For instance, Advent candles. And also, oh my word, there isn’t enough time as usual.

I’ve decided to throw all caution to the wind this year and just live out the panicked time compressing portion of my personality. I don’t feel like trying to climb up the mountain of even nodding toward the farce that I am a calm, measured, holy person with upright and godly inclinations.

What I’m going to do instead is expect that I will embody a flawless Advent and Christmas celebration. Here’s how it will play out.

  1. I won’t forget anything, nor any important and essential person.
  2. I will be extra super charitable, for instance, but also have a magically wondrously set table that is the envy of all people everywhere.
  3. All the dreams of my children will prance along like delicate unicorns across a rainbow of fulfilled expectations.
  4. I won’t bite off more than I can chew, neither literally, nor metaphorically, nor figuratively.
  5. My kitchen will always be clean, but not too clean so that all the children of the world feel welcome to suddenly embark on insane enterprises like baking cookies.
  6. I will be on top of the children’s school. They won’t in any way fall behind in the rush for a merry and bright and beautiful Christmas. They won’t find themselves on January 2nd, doing thirty five math lessons in twenty four hours, weeping over a science experiment they should have done three weeks ago.
  7. I won’t ever lose my cool and stand in my kitchen grinding my teeth, scrubbing congealed fat and sugar off of the stove, cursing the darkness.
  8. I won’t ever snap at a whining child, plugged full to the brim of over indulgence and godless consumerism.
  9. I will always be singing appropriate to the season songs, hymns, and spiritual songs that arise from the wellspring of who I am.
  10. I will be able to eat all the sugar and not gain even an ounce. That also will happen.

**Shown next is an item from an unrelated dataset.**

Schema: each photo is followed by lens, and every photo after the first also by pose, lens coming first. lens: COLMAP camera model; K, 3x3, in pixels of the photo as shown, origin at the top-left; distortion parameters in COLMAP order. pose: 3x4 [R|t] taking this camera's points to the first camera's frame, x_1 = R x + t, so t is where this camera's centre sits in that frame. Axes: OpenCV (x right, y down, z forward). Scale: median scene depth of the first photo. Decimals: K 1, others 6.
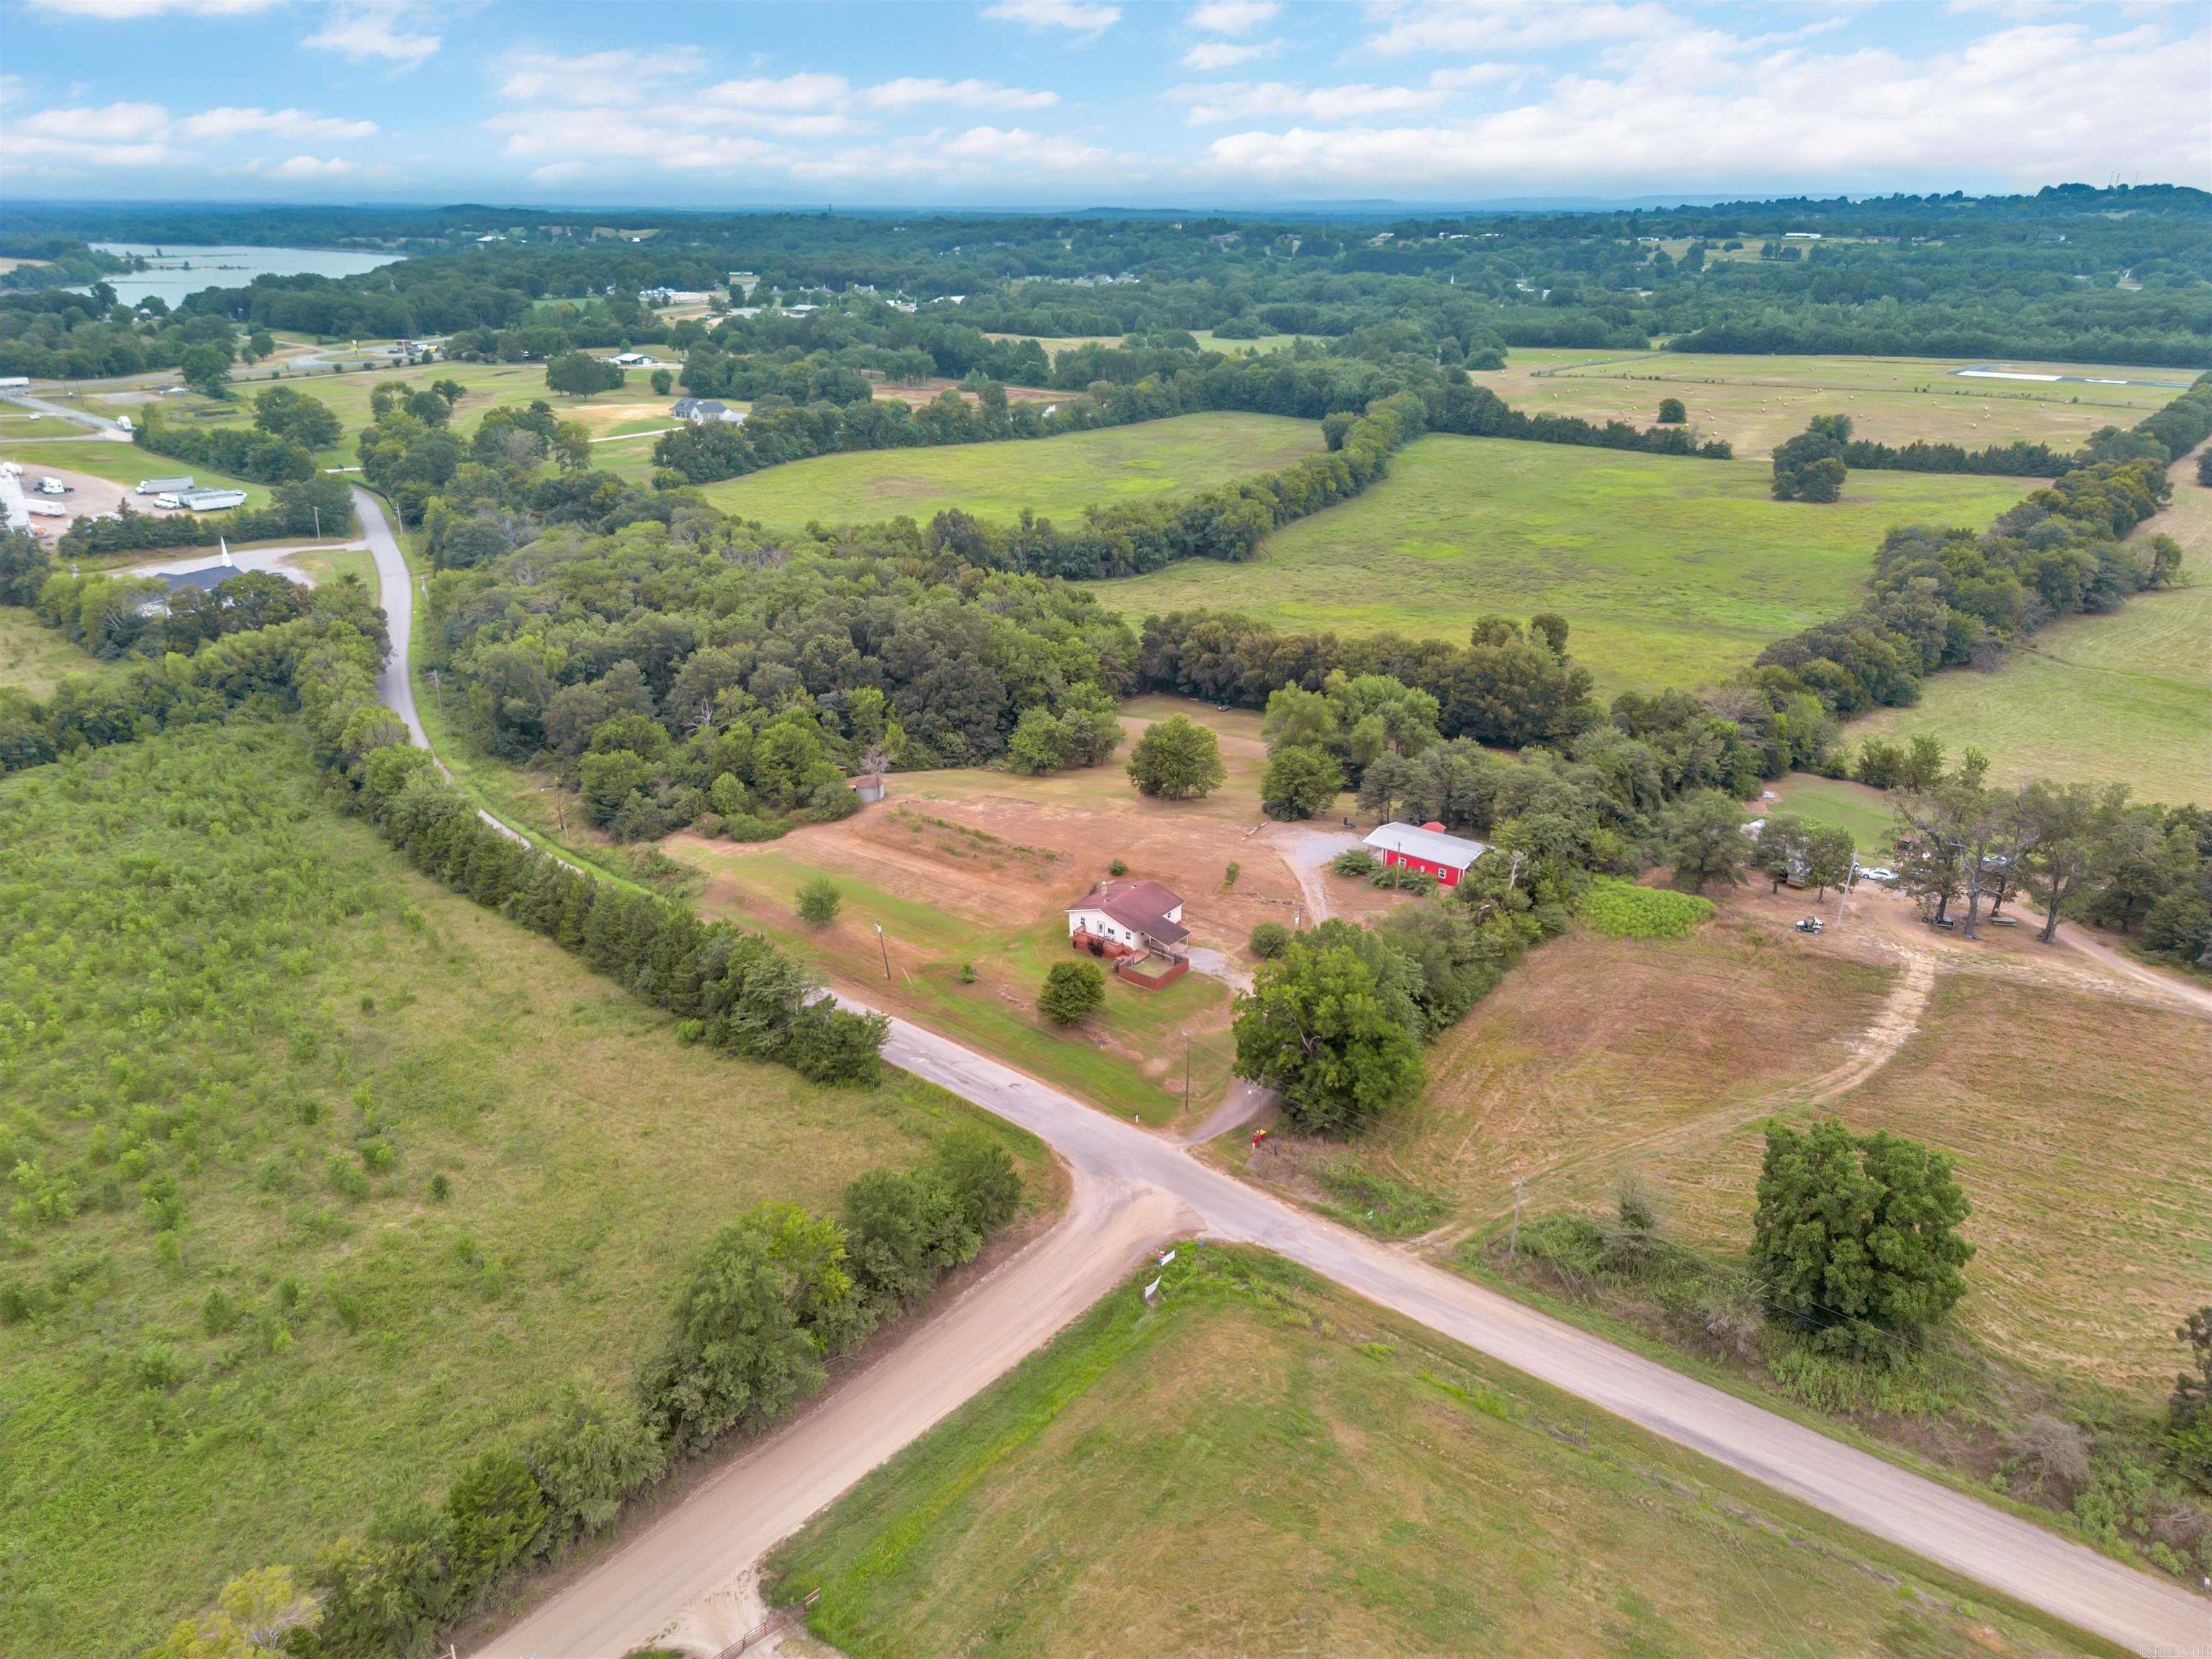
lens RADIAL K [[1573.2, 0, 1103.3], [0, 1573.2, 795.7], [0, 0, 1]] dist [0.050542, -0.046971]
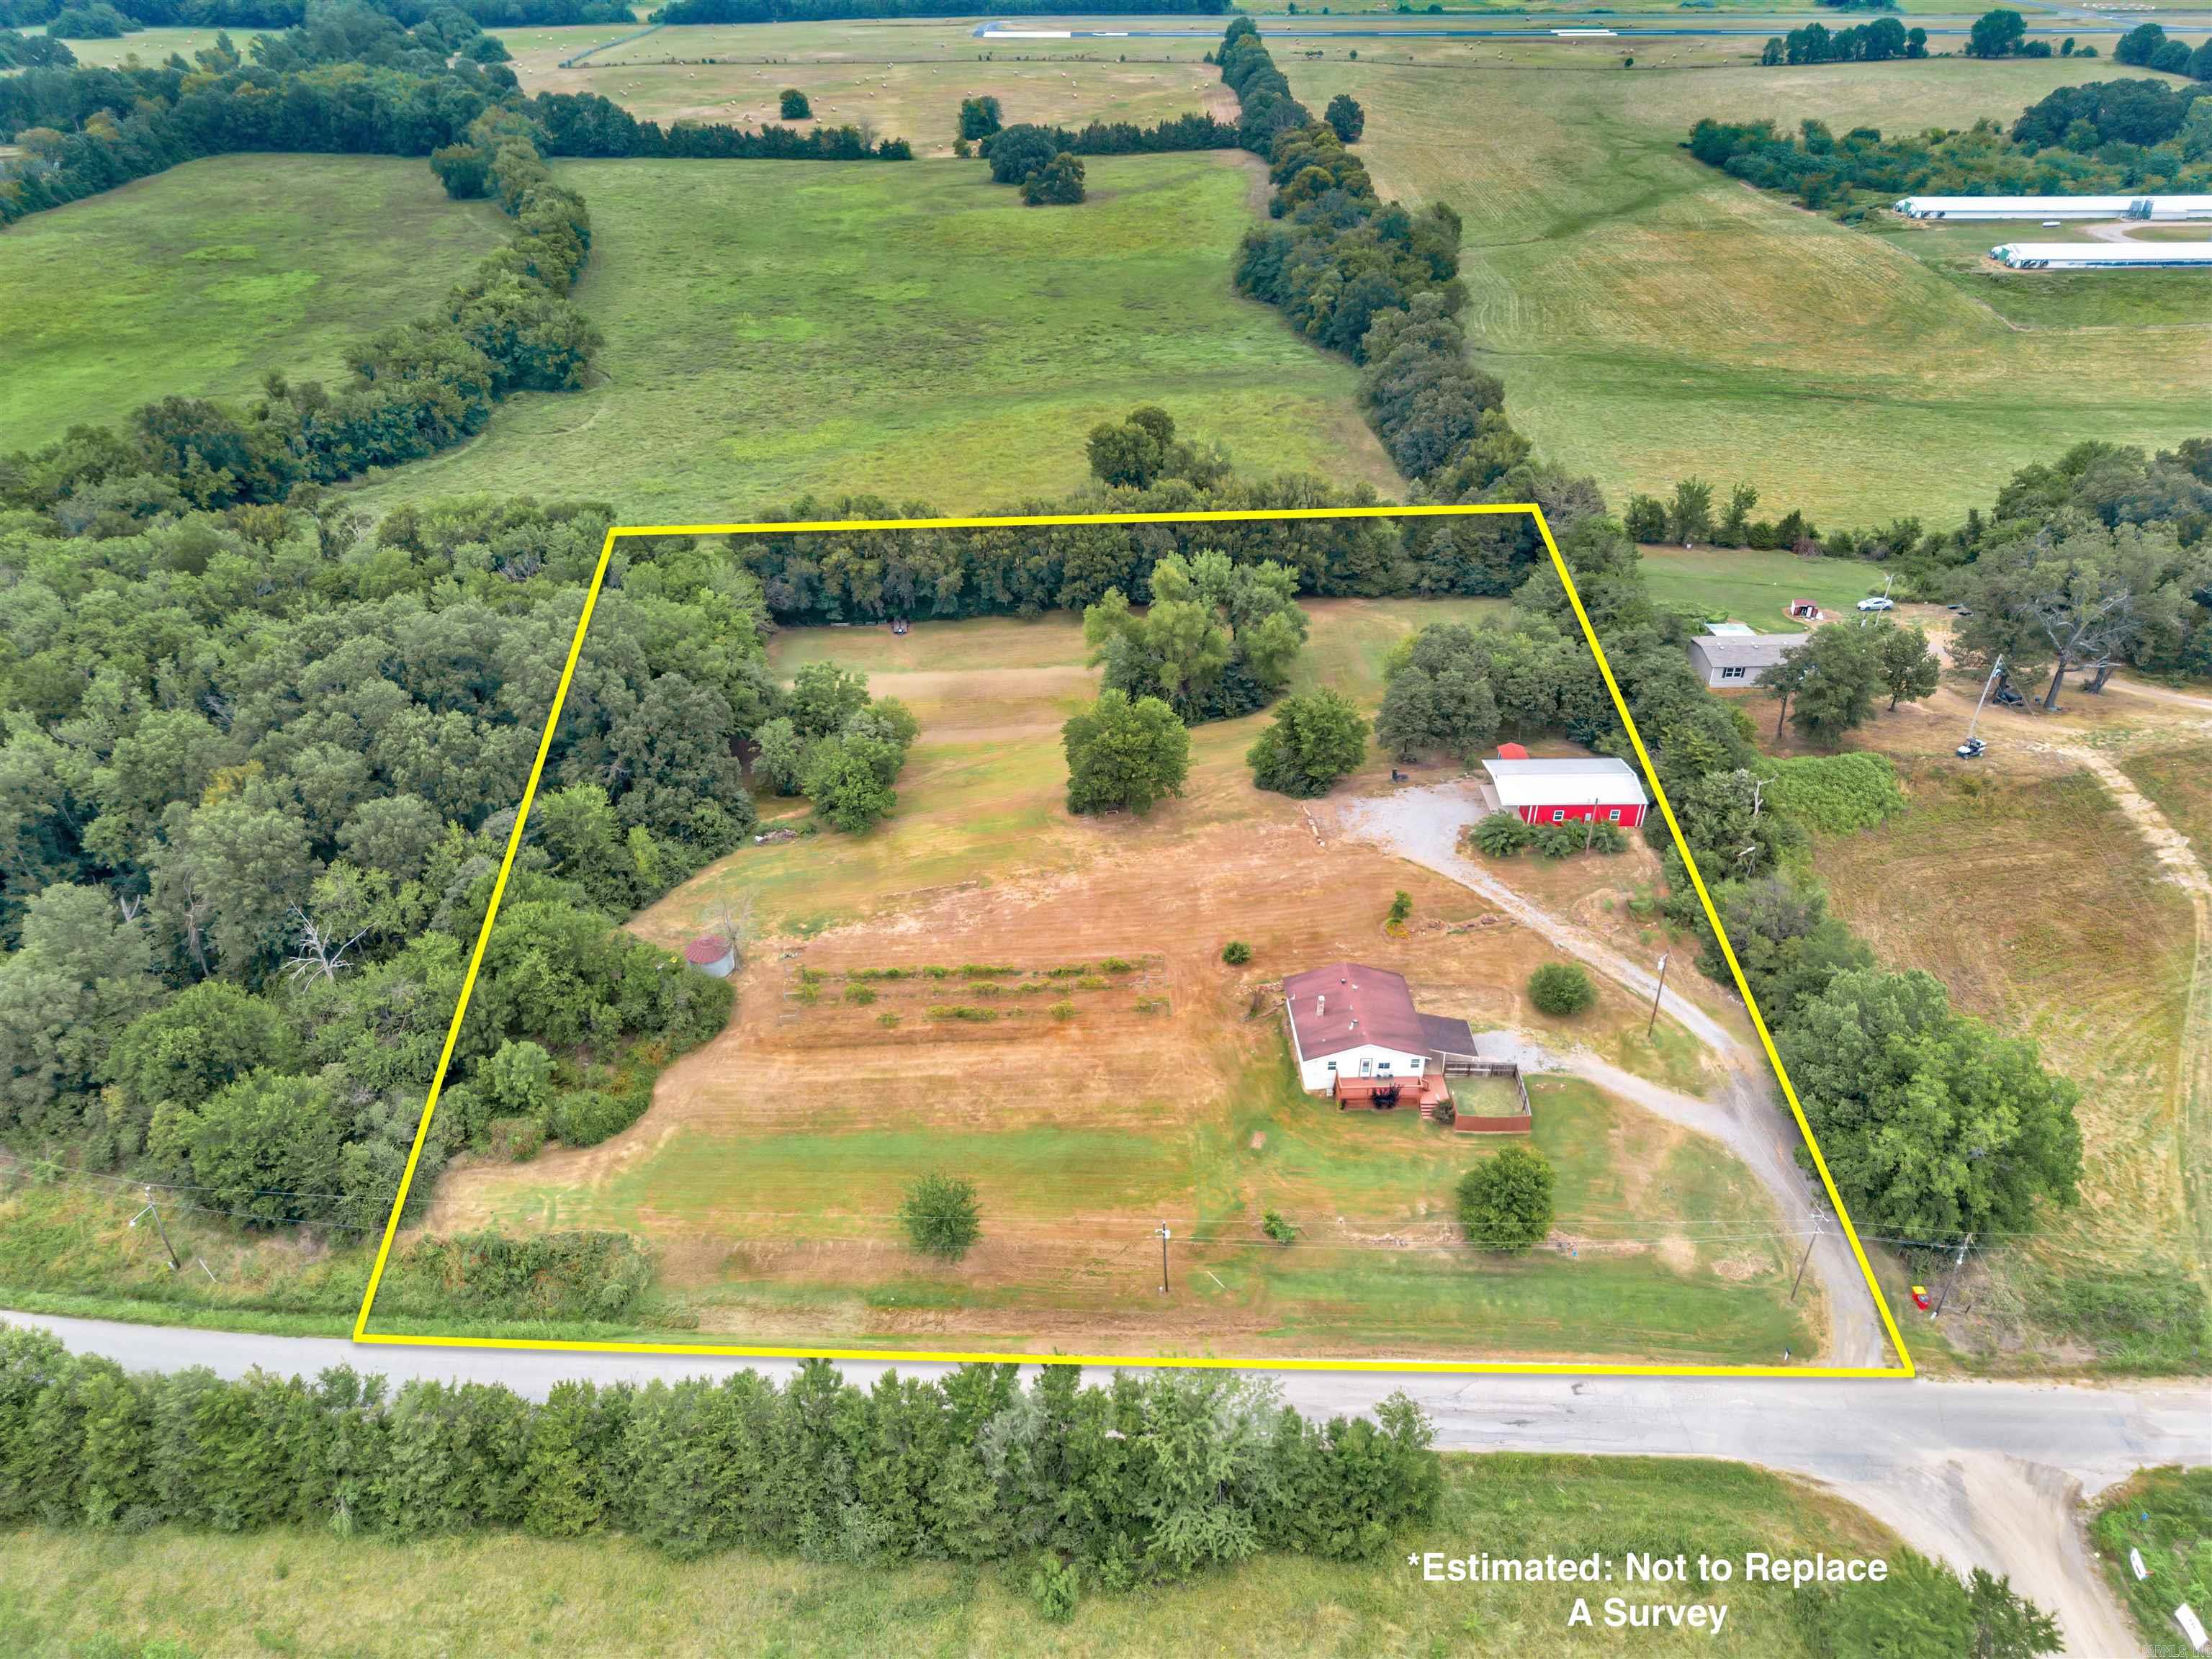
lens RADIAL K [[1553.7, 0, 1106.0], [0, 1553.7, 829.5], [0, 0, 1]] dist [0.051553, -0.045225]
pose [[0.766724, -0.343809, 0.542153, -0.320380], [0.224251, 0.934740, 0.275630, -0.170495], [-0.601537, -0.089754, 0.793787, 0.413123]]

Truly, it will be the best thing ever. And, of course, I will catalogue it here in lurid, shiny detail. My pictures will make you drool with jealousy, my elegant prose will make you hate your life. And in the midst of it all God won’t laugh. He will welcome me into heaven on the basis of my personal awesomeness. Which will be great, because a Christmas like this would surely be the death of me. Pip pip.